Abstract

Citi Bike is the largest bike share program in the United States, that New York City Launched in May 2013. For this assignment I used Citi Bike data public data that has been cross referenced with census data. My goal is to find the relationship between Annual membership and casual membership, and what type of bike they rented more whether is classic or electric. The system’s high ridership and use are largely due to Citi Bike’s station density and linkage to public transportation hubs. Seventy-four percent of Citi Bike stations are located five minutes’ walk from the entrance to a subway station. The biggest problems facing the system are growing and diversifying its clientele and adjusting the quantity of bicycles accessible at stations with high demand. Despite serving a small physical region, Citi Bike has grown to be an essential component of New York’s transportation culture.

Introduction

Users can ride rented bicycles from one bike station to another with the use of public bike sharing. Over the past four years, there has been an upsurge in the number of bike share programs in the US. Citibike data are being upload to the [@citibike-site] every month and each data set is divided into month.

Data Import

I will be importing the citi bike data that I have downloaded through the city bike cite [@citibike-site] and preview only the header of the data. The data has been assembled from a number of sources. In the beginning of the citi bike program data were reported a specific ways until 2018 Citibike have change their data format.

# load Data

CitiBike <- read.csv("202401-citibike-tripdata_1.csv", na = c(" "))

reactable(head(CitiBike))

Data format representation

Below are two different sample pictures and each sample picture represent the format of the Citi Bike data representation. In the beginning of the program in 2013, user data were reported as follow in the old format below then in 2018 user data were reported differently which is in the current format below.

Old Format

Data representation in the beginning of the program through 2018.

Current Format

The new format data representation as 2018 until now.
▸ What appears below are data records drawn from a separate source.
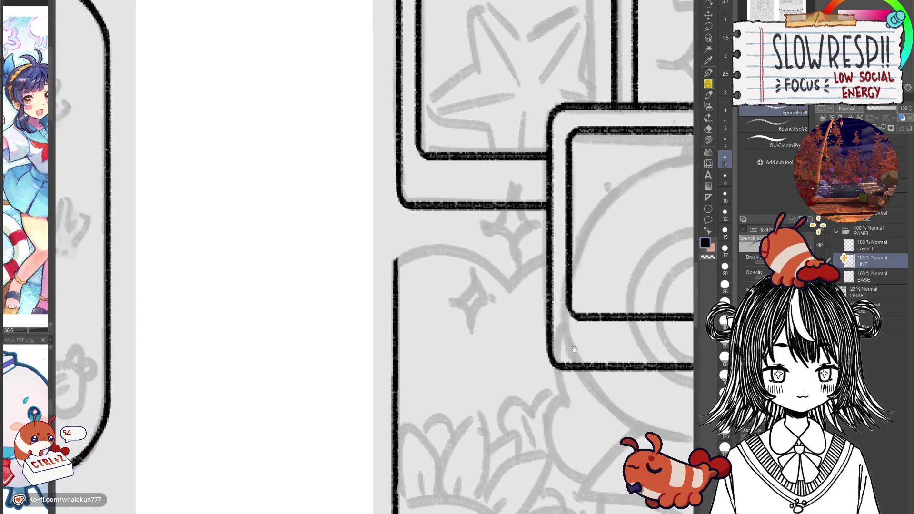
# Step: Draw trial curves from the vertical line's top and the box edge, checking them mirrored
pyautogui.moveTo(507, 350)
pyautogui.mouseDown()
pyautogui.moveTo(551, 358)
pyautogui.moveTo(531, 353)
pyautogui.moveTo(518, 329)
pyautogui.mouseUp()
By looking at both format above we can see that some riders information were removed from Citi Bike public data such as User Type (Customer = 24-hour pass or 3-day pass user; Subscriber = Annual Member), Gender (Zero=unknown; 1=male; 2=female), Year of Birth.

Data Tidy

Since my data set is a categorical data, in order for me to be able to to test my hypothesis or ran any test I need to convert it to factor then numeric. The unclass assign value 1, 2 to each group base on their value for example by looking at each header below you will see their levels.

# CitiBike as factor

head((CitiBike$member_casual = as.factor(CitiBike$member_casual)))
## [1] member member member member member member
## Levels: casual member
head((CitiBike$rideable_type = as.factor(CitiBike$rideable_type)))
## [1] classic_bike  classic_bike  classic_bike  classic_bike  classic_bike 
## [6] electric_bike
## Levels: classic_bike electric_bike
head((CitiBike$ride_id = as.factor(CitiBike$ride_id)))
## [1] 58F2CA262B50E256 AA7AB6D6E9F8D21B 1830A6C4BA1E1A9D 3995B084A51A1038
## [5] 23EE6A8979C333B1 8A427FDEE55F7A7D
## 1000000 Levels: 0000025ECEDF04FC 000004F16FC15152 ... FFFFD48D289728D3
CitiBike_new1 <- CitiBike %>%
  mutate(unclass(CitiBike$rideable_type))
CitiBike_new <- CitiBike_new1 %>%
  mutate(unclass(CitiBike_new1$member_casual))

Data Filter by membership

For this section I will be filtering the data base on the membership, and each membership will consist of two different group of rideable type.

## filter by membership

 
Annual_member <- CitiBike %>% filter(member_casual == "member")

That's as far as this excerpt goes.